Gupta, who has Alzheimer’s in his family, is acutely aware of his own risk and had his profile analysed for the documentary.

In the course of assessing his risk, he spoke to neurologist and researcher Dr Richard Isaacson, director of the Florida Atlantic University Centre for Brain Health.

Isaacson, who also has the disease in his family, describes the recent case of Simon Nicholls. Nicholls lost his mother to Alzheimer’s and, at 55, was concerned about his memory. He spent a year under Isaacson’s care to manage his risk.

“His brain grew and his belly size got smaller,” Isaacson notes in the documentary.

Gupta’s tests were all normal. Isaacson calls him a “walking modifiable risk factor for Alzheimer’s” – in other words, he can keep managing his lifestyle to minimise his chance of developing the disease.

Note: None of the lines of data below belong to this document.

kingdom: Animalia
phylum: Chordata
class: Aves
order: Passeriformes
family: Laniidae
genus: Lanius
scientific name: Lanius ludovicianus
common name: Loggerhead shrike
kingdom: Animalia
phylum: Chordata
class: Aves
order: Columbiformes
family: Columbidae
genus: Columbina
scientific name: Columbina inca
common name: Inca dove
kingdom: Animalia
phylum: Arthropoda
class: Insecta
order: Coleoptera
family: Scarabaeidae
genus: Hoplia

There were no signs or amyloid plaques or tau tangles in his brain, but as Gupta notes, he still has to watch for them.

Isaacson’s tips for best brain health in old age include eating a mostly plant-based diet; exercising regularly; taking brisk walks, particularly while wearing a weighted belt; and wearing a glucose monitor to keep an eye on blood sugar fluctuations.

Ornish – who designed a diet that experts recognised as being among the top healthy diets in the world in 2024 – says the problem with Alzheimer’s disease at the moment is that it can isolate a person, which further hastens the development of the disease.

Changing the way you live now – whatever your age – for better brain health later is a message of hope, he says, not despair.